◆ YOUR INSTRUCTIONS ◆
Return every record verbatim, omitting all pictures.

◆ DATA SECTION ◆
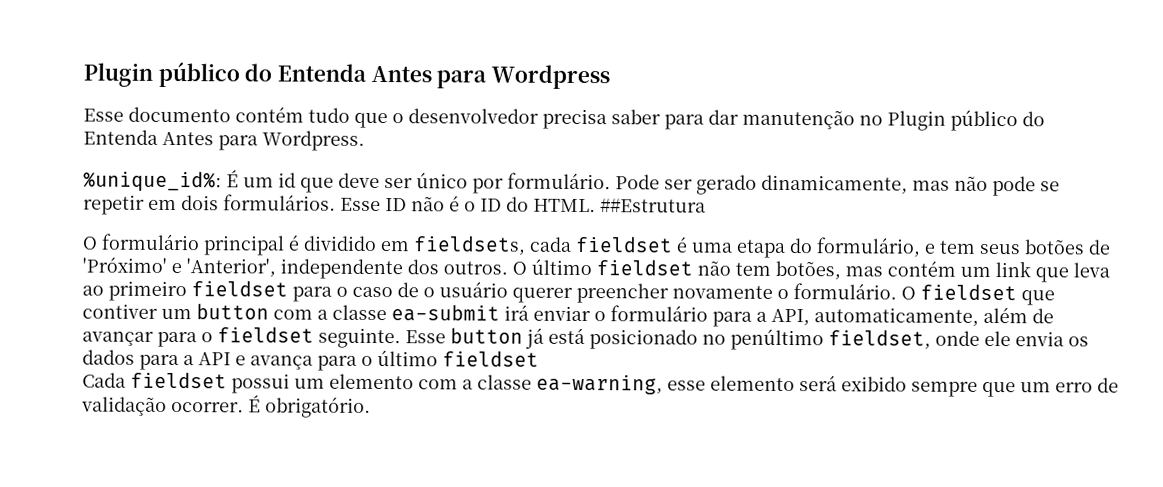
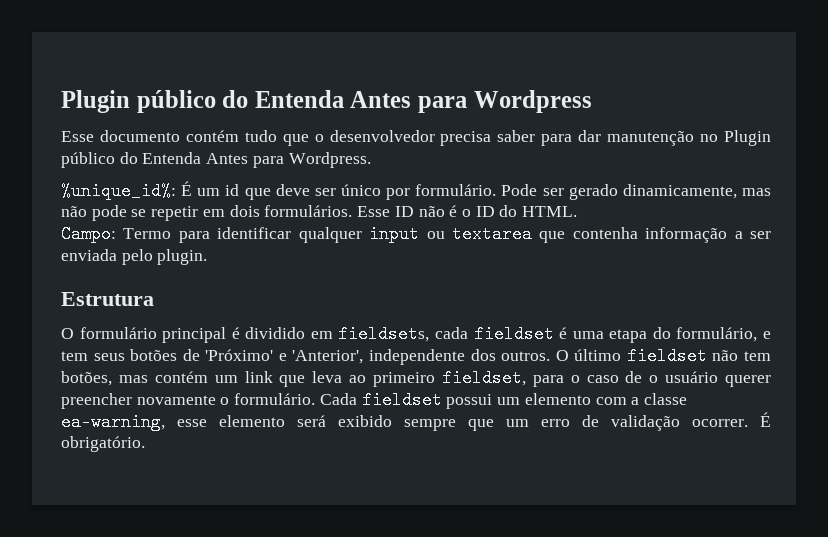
[600,198,706,213] ##Estrutura -> [61,225,772,243] [61,249,208,265] [61,292,154,306] // Campo: Termo para identificar qualquer input ou textarea que contenha informação a ser enviada pelo plugin. // Estrutura
[191,280,288,297] fieldset -> [441,369,526,387] fieldset,
[901,283,1055,306] [82,303,1054,327] [82,326,1089,351] [82,349,539,371] O fieldset que contiver um button com a classe ea-submit irá enviar o formulário para a API, automaticamente, além de avançar para o fieldset seguinte. Esse button já está posicionado no penúltimo fieldset, onde ele envia os dados para a API e avança para o último fieldset // -> (316, 399) none

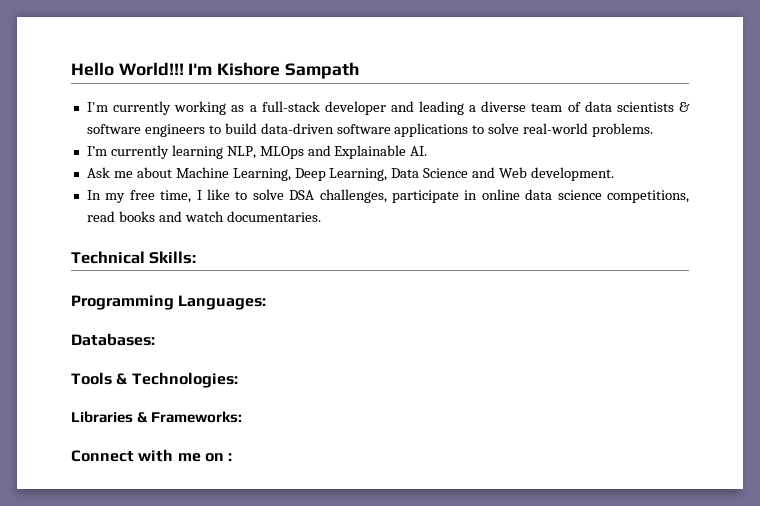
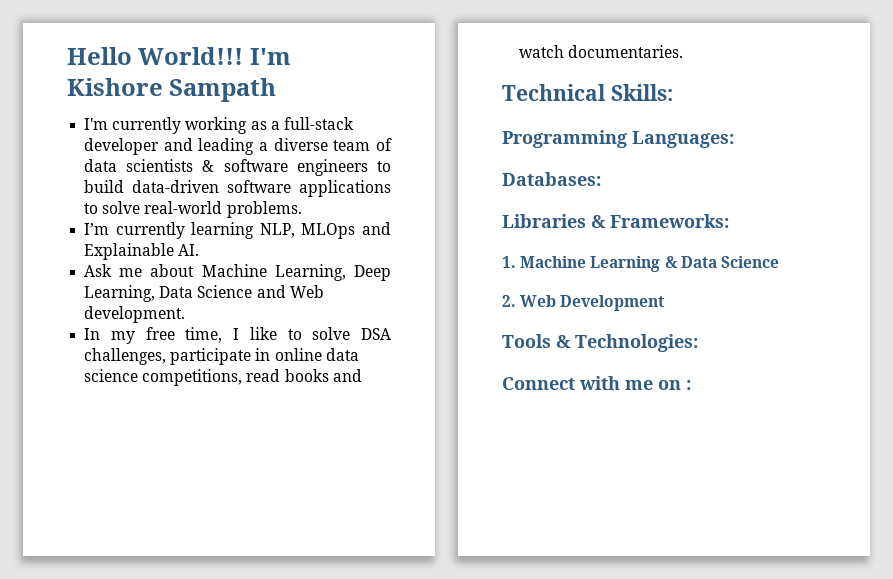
(155, 339) none -> [502,214,729,228] [502,256,779,272] [502,295,665,311] // Libraries & Frameworks: // 1. Machine Learning & Data Science // 2. Web Development
[71,411,243,423] // Libraries & Frameworks: -> (698, 343) none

◆ RESULT OF THIS TASK ◆
[600,198,706,213] ##Estrutura -> [61,225,772,243] [61,249,208,265] [61,292,154,306] // Campo: Termo para identificar qualquer input ou textarea que contenha informação a ser enviada pelo plugin. // Estrutura
[191,280,288,297] fieldset -> [441,369,526,387] fieldset,
[901,283,1055,306] [82,303,1054,327] [82,326,1089,351] [82,349,539,371] O fieldset que contiver um button com a classe ea-submit irá enviar o formulário para a API, automaticamente, além de avançar para o fieldset seguinte. Esse button já está posicionado no penúltimo fieldset, onde ele envia os dados para a API e avança para o último fieldset // -> (316, 399) none

(155, 339) none -> [502,214,729,228] [502,256,779,272] [502,295,665,311] // Libraries & Frameworks: // 1. Machine Learning & Data Science // 2. Web Development
[71,411,243,423] // Libraries & Frameworks: -> (698, 343) none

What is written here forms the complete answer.